That is utter nonsense. There were several reasons we "won all the battles but lost the war" in Vietnam and that is not even one of them. Quite the contrary actually.
The moral legitimacy of Vietnam was based on the lost lives of 50,000 Americans and it was very real. The liberal communist socialist democrat cowards and parasites of freedom and their ilk smothered it with nonsense and that is what obscured it. LBJ was a coward and his conduct of the war led the parasites to believe their obscuration was legitimate.
One reason our moral legitimacy in Vietnam was undermined goes back to the early days. JFK, persuaded that it would please Vietnam's Buddhists, ordered the Catholic president of Vietnam, our ally, to be assassinated by the CIA. (Perhaps, too, he was worried that his own Catholicism was a political liability unless he bent over backward to be a bad Catholic.) That was a serious miscalculation, as well as a criminal act.
But at the time we pulled out, the South Vietnamese certainly were still willing to fight.
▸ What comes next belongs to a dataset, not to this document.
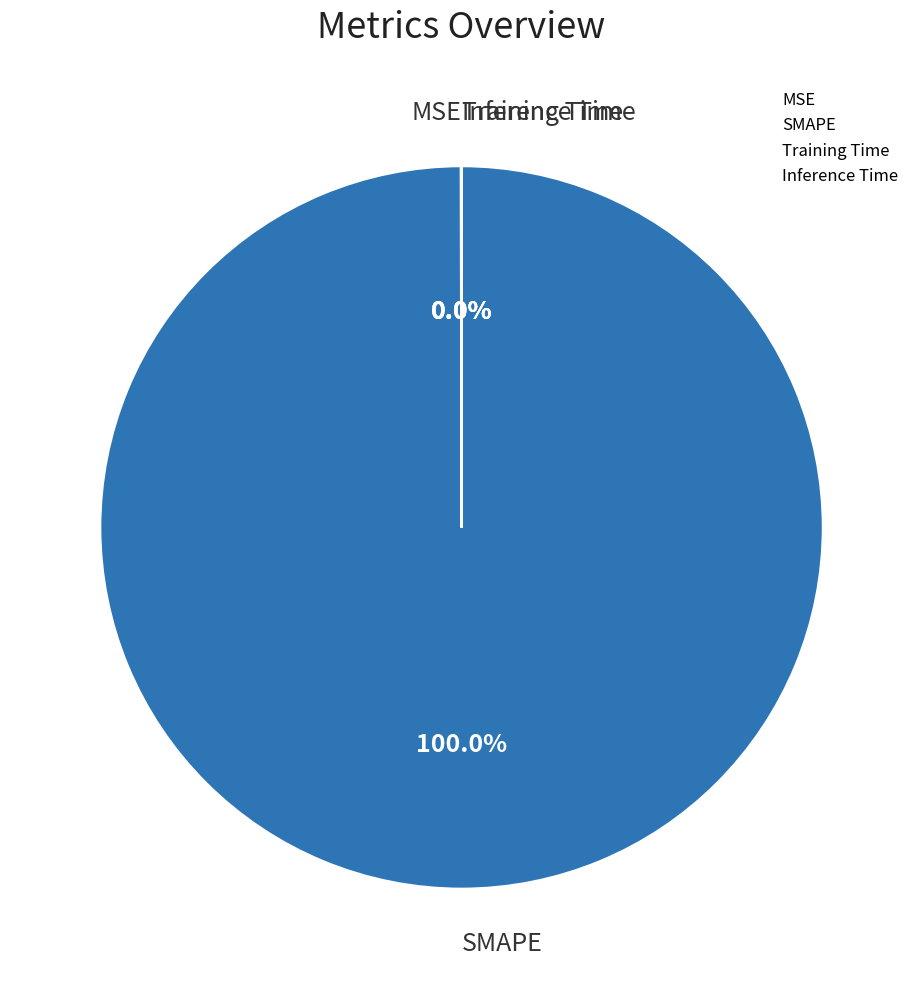

Which slice is the largest?

SMAPE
The problem was in the U.S. Not that we "lacked moral legitimacy," but that the fellow travelers in the media persuaded many people (not a majority, even then) that we lacked moral legitimacy.
The whole picture of the war was enormously distorted by Hollywood, as well. Most of us get a kick out of watching "Apocalypse Now," but it's not exactly an accurate picture of allied military operations in Vietnam. The whole war was turned into a hippie caricature by clever propagandists, and the fallout of that deception is with us still. That's just one reason why John F'n Kerry can't be let off the hook.